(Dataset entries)
..........
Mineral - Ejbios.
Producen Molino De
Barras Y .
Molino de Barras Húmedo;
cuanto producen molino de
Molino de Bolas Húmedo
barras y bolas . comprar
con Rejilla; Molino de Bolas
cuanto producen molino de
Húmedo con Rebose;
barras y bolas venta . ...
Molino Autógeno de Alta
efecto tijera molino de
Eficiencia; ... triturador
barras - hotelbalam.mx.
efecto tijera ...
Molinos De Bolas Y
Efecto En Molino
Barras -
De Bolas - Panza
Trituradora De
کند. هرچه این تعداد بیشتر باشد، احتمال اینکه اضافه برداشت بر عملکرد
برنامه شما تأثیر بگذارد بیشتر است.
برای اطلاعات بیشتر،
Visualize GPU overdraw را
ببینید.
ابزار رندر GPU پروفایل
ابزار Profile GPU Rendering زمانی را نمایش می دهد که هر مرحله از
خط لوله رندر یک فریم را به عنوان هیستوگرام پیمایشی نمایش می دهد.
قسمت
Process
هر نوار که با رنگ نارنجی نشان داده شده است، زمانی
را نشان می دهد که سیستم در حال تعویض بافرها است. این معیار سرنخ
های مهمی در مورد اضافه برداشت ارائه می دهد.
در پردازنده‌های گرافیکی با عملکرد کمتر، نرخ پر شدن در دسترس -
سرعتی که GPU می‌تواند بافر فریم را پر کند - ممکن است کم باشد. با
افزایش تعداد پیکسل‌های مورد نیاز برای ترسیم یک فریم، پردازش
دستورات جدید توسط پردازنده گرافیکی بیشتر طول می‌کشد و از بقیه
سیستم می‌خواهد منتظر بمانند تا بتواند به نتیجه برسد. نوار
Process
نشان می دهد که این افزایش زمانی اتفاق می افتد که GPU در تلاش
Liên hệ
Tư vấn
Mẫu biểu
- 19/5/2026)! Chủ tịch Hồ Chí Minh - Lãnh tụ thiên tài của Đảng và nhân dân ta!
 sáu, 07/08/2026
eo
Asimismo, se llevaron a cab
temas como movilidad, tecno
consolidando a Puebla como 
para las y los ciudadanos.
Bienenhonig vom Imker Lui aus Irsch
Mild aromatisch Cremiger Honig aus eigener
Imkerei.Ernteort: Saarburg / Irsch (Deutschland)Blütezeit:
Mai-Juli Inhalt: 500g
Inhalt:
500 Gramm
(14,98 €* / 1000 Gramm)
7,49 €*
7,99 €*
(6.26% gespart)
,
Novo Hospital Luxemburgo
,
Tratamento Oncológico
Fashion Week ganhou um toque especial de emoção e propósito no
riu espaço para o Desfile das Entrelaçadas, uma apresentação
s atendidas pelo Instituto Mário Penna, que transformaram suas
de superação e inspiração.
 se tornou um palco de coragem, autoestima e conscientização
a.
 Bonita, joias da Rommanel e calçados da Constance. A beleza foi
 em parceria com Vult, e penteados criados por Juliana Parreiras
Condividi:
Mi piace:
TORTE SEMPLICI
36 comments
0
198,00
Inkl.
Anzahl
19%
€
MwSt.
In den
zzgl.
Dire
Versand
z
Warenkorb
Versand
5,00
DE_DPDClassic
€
..........
- [Your task]
Write out the data above again, replacing every instance of "Versand" with "Lieferung" and leaving all other text as it stands.

- [Exercise result]
Mineral - Ejbios.
Producen Molino De
Barras Y .
Molino de Barras Húmedo;
cuanto producen molino de
Molino de Bolas Húmedo
barras y bolas . comprar
con Rejilla; Molino de Bolas
cuanto producen molino de
Húmedo con Rebose;
barras y bolas venta . ...
Molino Autógeno de Alta
efecto tijera molino de
Eficiencia; ... triturador
barras - hotelbalam.mx.
efecto tijera ...
Molinos De Bolas Y
Efecto En Molino
Barras -
De Bolas - Panza
Trituradora De
کند. هرچه این تعداد بیشتر باشد، احتمال اینکه اضافه برداشت بر عملکرد
برنامه شما تأثیر بگذارد بیشتر است.
برای اطلاعات بیشتر،
Visualize GPU overdraw را
ببینید.
ابزار رندر GPU پروفایل
ابزار Profile GPU Rendering زمانی را نمایش می دهد که هر مرحله از
خط لوله رندر یک فریم را به عنوان هیستوگرام پیمایشی نمایش می دهد.
قسمت
Process
هر نوار که با رنگ نارنجی نشان داده شده است، زمانی
را نشان می دهد که سیستم در حال تعویض بافرها است. این معیار سرنخ
های مهمی در مورد اضافه برداشت ارائه می دهد.
در پردازنده‌های گرافیکی با عملکرد کمتر، نرخ پر شدن در دسترس -
سرعتی که GPU می‌تواند بافر فریم را پر کند - ممکن است کم باشد. با
افزایش تعداد پیکسل‌های مورد نیاز برای ترسیم یک فریم، پردازش
دستورات جدید توسط پردازنده گرافیکی بیشتر طول می‌کشد و از بقیه
سیستم می‌خواهد منتظر بمانند تا بتواند به نتیجه برسد. نوار
Process
نشان می دهد که این افزایش زمانی اتفاق می افتد که GPU در تلاش
Liên hệ
Tư vấn
Mẫu biểu
- 19/5/2026)! Chủ tịch Hồ Chí Minh - Lãnh tụ thiên tài của Đảng và nhân dân ta!
 sáu, 07/08/2026
eo
Asimismo, se llevaron a cab
temas como movilidad, tecno
consolidando a Puebla como 
para las y los ciudadanos.
Bienenhonig vom Imker Lui aus Irsch
Mild aromatisch Cremiger Honig aus eigener
Imkerei.Ernteort: Saarburg / Irsch (Deutschland)Blütezeit:
Mai-Juli Inhalt: 500g
Inhalt:
500 Gramm
(14,98 €* / 1000 Gramm)
7,49 €*
7,99 €*
(6.26% gespart)
,
Novo Hospital Luxemburgo
,
Tratamento Oncológico
Fashion Week ganhou um toque especial de emoção e propósito no
riu espaço para o Desfile das Entrelaçadas, uma apresentação
s atendidas pelo Instituto Mário Penna, que transformaram suas
de superação e inspiração.
 se tornou um palco de coragem, autoestima e conscientização
a.
 Bonita, joias da Rommanel e calçados da Constance. A beleza foi
 em parceria com Vult, e penteados criados por Juliana Parreiras
Condividi:
Mi piace:
TORTE SEMPLICI
36 comments
0
198,00
Inkl.
Anzahl
19%
€
MwSt.
In den
zzgl.
Dire
Lieferung
z
Warenkorb
Lieferung
5,00
DE_DPDClassic
€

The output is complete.